Photomenta, sguardi sul Mare Nostrum in mostra all’Eretz Israel Museum di Tel Aviv
Che cos’è il Mediterraneo? Mille cose insieme. Non un paesaggio, ma innumerevoli paesaggi. Non un mare, ma un susseguirsi di mari. Non una civiltà, ma una serie di civiltà accatastate le une sulle altre. Viaggiare nel Mediterraneo significa incontrare il mondo romano in Libano, la preistoria in Sardegna, le città greche in Sicilia, la presenza araba in Spagna, l’Islam turco in Iugoslavia.
Con queste parole, nel 1949, Fernand Braudel descriveva il mare che divide – e unisce – i paesi che lo abbracciano. O meglio, che dal Mediterraneo vengono abbracciati, e a cui ha dedicato il suo celebre saggio (Il Mediterraneo, Bompiani), oggi attuale come non mai.
Guy Raz, fotografo e curatore del Dipartimento di Fotografia del Museo Eretz Israel di Tel Aviv, ha cercato di restituire la storia e le persone di questo grande mare attraverso una raccolta di 300 stampe – oltre ad alcune opere video – realizzate da 35 fotografi provenienti dalle sponde del Mare Nostrum, nella nuova grande esposizione Photomenta.

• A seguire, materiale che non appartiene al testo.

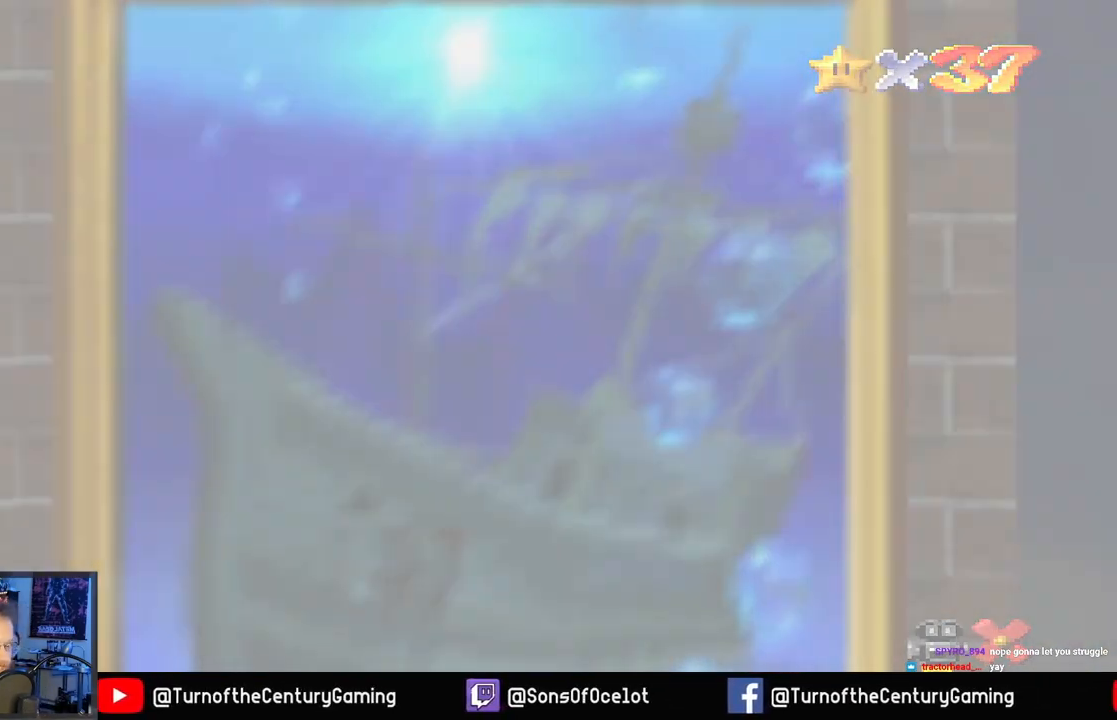
{"buttons": [], "left_stick": "center", "right_stick": "center", "events": []}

Con questo neologismo il curatore si riferisce a una serie di dialoghi tra fotografia, cartografia, monumenti, documenti e mitologia: “Sono questi – spiega Raz – gli elementi alla base di un linguaggio fotografico che nasce tra tre continenti: Europa, Asia e Africa”.

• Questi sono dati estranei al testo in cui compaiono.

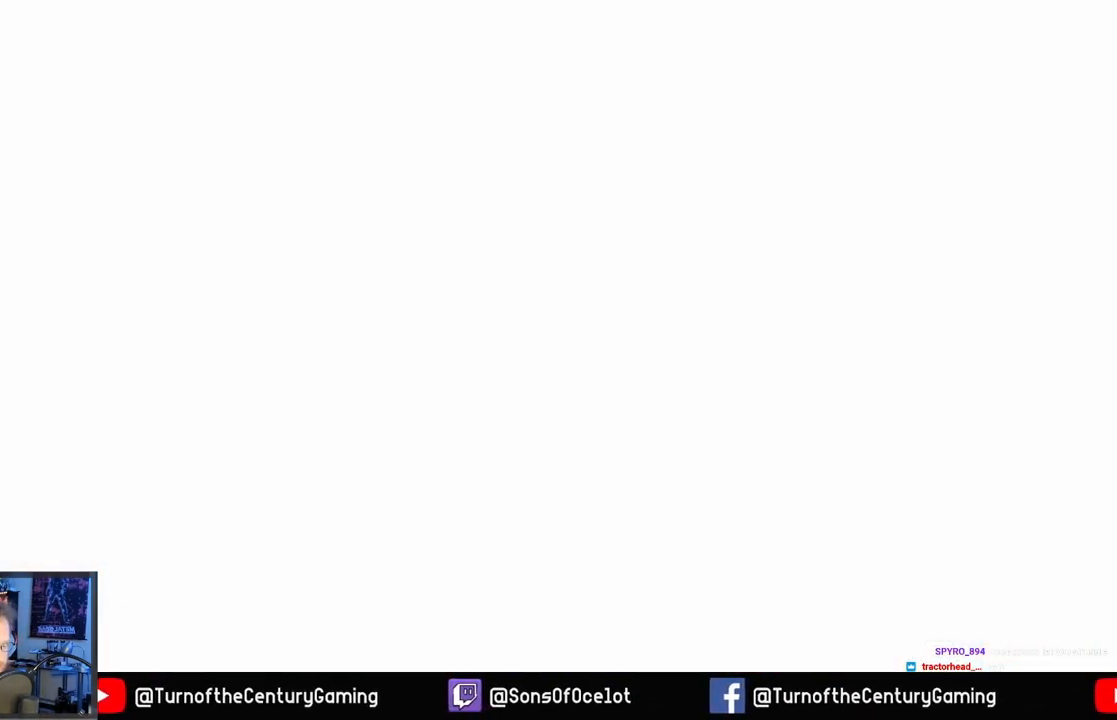
{"buttons": [], "left_stick": "center", "right_stick": "center", "events": []}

Per realizzare questo percorso espositivo che è anche un viaggio nel Mediterraneo – grazie alla selezione di immagini che provengono da Turchia, Grecia, Cipro, Albania, Montenegro, Italia, Francia, Spagna, Marocco, Malta, Israele e I Territori Palestinesi – il curatore ha scelto di suddividere i lavori tra dieci dei diversi padiglioni del Museo, attraverso un sapiente gioco di specchi tra arte antica, etnografia, archeologia e lo sguardo contemporaneo dei fotografi ospitati. Ogni sezione, dunque, è stata costruita attraverso una relazione tra questi due diversi linguaggi “in modo da connettere il passato con il presente”. Come spiega Raz, infatti, uno degli scopi di questa manifestazione è generare “incontri mitologici nella culla della civiltà: il bacino del Mediterraneo che, oggi come allora, è un ponte culturale tra Oriente e Occidente, un crocevia galleggiante di mari e popoli, confini e conflitti”.
Conflitti non solo tra nazioni ma anche “interni” agli Stati stessi, come mostrato nella splendida retrospettiva dedicata a Letizia Battaglia, con uno sguardo penetrante sulla Mafia nell’Italia del Sud. Non a caso la sezione della fotografa ottantenne si chiama “Photography as a Life Choice”, con riferimento alla sua scelta di vita come professione e alla gamma di argomenti catturati attraverso il suo obiettivo. Battaglia, per altro, non è l’unica italiana ospite nella mostra.
Luca Locatelli con “White Gold” racconta lo sfruttamento massiccio del territorio nelle Alpi Apuane, mentre nel video “Per Speculum” Adrian Paci – albanese per nascita ma italiano di adozione – indaga il delicato passaggio dall’infanzia all’età adulta, zoomando sul gioco “della guerra”, con tutte le implicazioni politiche che esso comporta. Tra gli artisti italiani spicca il lavoro di Maria Pansini che racconta il dramma dell’immigrazione attraverso una serie di ritratti intitolata “Blanket”.
Se l’essere umano e il suo territorio sono sicuramente uno dei fili conduttori della mostra, altro tema centrale è l’uso – e il consumo – delle materie prime, uno sfruttamento tale da mettere a rischio la nostra stessa esistenza, specie nell’era dei grandi cambiamenti climatici.
Il percorso è intenso e merita uno sguardo attento: occorre visitare la mostra con calma, godendosi anche gli spazi museali. E c’è tutto il tempo per farlo: Photomenta rimarrà aperta fino all’estate 2022. Primo appuntamento di una nuova serie concepita dal Museo Eretz Israel – dopo il grande successo della Biennale di arte contemporanea israeliana, ideata dalla Chief Curator Debby Hirshman – che si propone di replicare lo stesso format ogni cinque anni, al fine di monitorare gli sguardi sul Mediterraneo e i suoi mutamenti.